[EXERCISE] Swap "Scala" for "Skala" in the text of every entry below, changing nothing else, and write the text out again without the pictures.
********************
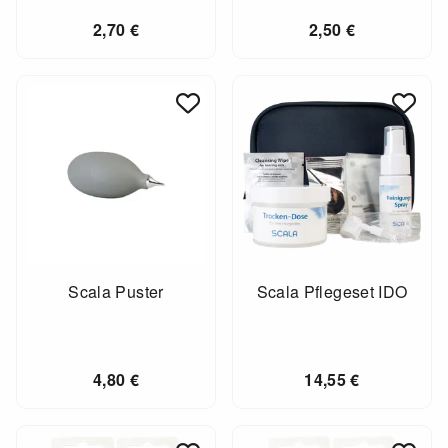
2,70
€
2,50
€
Scala Puster
Scala Pflegeset IDO
4,80
€
14,55
€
********************
[WRITTEN RESPONSE]
2,70
€
2,50
€
Skala Puster
Skala Pflegeset IDO
4,80
€
14,55
€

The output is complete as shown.